Sterling Stamos put money into funds managed by Bayou Superfund LLC in October 2003, redeeming its investments in March 2005 “because of concerns identified during its extensive due diligence process,” Picard said.

The Bayou red flags identified by Sterling Stamos included an operation overly dependent on one man, the use of a “non-traditional” audit firm, a fund manager who wasn’t receptive to Stamos’ questions, stable positive returns, non-standard legal documentation, an incompetent back office, and “a huge jump in the amount of assets under management,” Picard said.

After Bayou collapsed, the bankruptcy trustee sued Sterling Stamos in September 2006, and settled in May 2009 for $12.9 million, including all of Sterling Stamos’s profit and almost half the principal it took out “just months before it was revealed to be a Ponzi scheme,” Picard said.

‘In Too Deep’

With Madoff, the Mets owners “were simply in too deep -- having substantially supported their businesses with Madoff money -- to do anything but ignore the gathering clouds,” according to Picard’s complaint. “Sterling performed no diligence on Madoff in response to any of the various red flags to which it was exposed.”

“The trustee’s lawsuit is an outrageous ‘strong arm’ effort to try to force a settlement by threatening to ruin our reputations and businesses which we have built for over 50 years,” Fred Wilpon and Saul Katz said yesterday in a statement.

They called the allegations in the complaint “abusive, unfair and untrue.”

The Sterling partners had more than $500 million in their Madoff accounts at the time of his failure, their lawyers said in a statement yesterday. Wilpon and Katz said that none of the Sterling partners ever suspected Madoff was running a fraud.

Madoff Profits

According to the complaint, the Mets used $90 million in Madoff profits to help fund the team’s day-to-day operations.

Sterling also used Madoff profits to meet capital commitments for its real estate funds, Picard said in the filing. Madoff profits also provided cash flow for Sterling’s internal bank, “a clearing house” for funds and obligations among Sterling partners, their families and trusts, he said.

The Mets were the third-highest-valued team in Major League Baseball at $858 million, behind the New York Yankees, at $1.6 billion, and the Boston Red Sox, at $870 million, Forbes magazine said in April 2010.

A sale of 20 percent to 25 percent, as outlined by the Wilpons, would be worth $171.6 million to $214.5 million, based on the Forbes figures.

The Wilpons said any sale wouldn’t involve Citi Field, their home stadium, or SportsNet New York, their regional sports network.

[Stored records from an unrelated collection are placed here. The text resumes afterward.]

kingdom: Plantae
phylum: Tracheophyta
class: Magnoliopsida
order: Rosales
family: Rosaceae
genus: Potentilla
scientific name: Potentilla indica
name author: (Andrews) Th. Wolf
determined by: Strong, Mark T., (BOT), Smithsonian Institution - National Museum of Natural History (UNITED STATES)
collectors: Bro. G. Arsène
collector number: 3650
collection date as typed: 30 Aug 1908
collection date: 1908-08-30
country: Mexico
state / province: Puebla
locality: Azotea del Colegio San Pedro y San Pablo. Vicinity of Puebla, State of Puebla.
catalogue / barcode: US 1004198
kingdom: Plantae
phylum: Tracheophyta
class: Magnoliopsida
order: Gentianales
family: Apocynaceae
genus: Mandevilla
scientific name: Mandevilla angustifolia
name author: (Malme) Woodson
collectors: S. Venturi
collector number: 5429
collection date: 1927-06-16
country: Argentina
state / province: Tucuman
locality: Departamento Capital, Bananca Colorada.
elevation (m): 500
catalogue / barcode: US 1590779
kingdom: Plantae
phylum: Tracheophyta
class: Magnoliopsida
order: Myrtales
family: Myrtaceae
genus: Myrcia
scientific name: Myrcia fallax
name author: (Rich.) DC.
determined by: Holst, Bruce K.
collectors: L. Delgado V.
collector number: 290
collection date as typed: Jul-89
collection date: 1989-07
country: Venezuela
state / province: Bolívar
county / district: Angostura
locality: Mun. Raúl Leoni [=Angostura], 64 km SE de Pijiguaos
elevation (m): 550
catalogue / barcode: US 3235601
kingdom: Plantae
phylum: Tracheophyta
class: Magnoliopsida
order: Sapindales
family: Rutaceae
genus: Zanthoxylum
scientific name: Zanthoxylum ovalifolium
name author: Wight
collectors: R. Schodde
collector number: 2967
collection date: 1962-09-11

That unit was created by Sterling Entertainment Enterprises, Time Warner Inc. and Comcast Corp. in 2006, according to the network’s website.

Fred Wilpon and Nelson Doubleday purchased the Mets for $80.8 million in 1986, after Doubleday & Co. was purchased by Bertelsmann AG. The co-owners’ relationship deteriorated and Wilpon bought Doubleday’s share of the team for $131 million in August 2002, according to the New York Times.

The case is Picard v. Katz, 10-05287, U.S. Bankruptcy Court, Southern District of New York (Manhattan).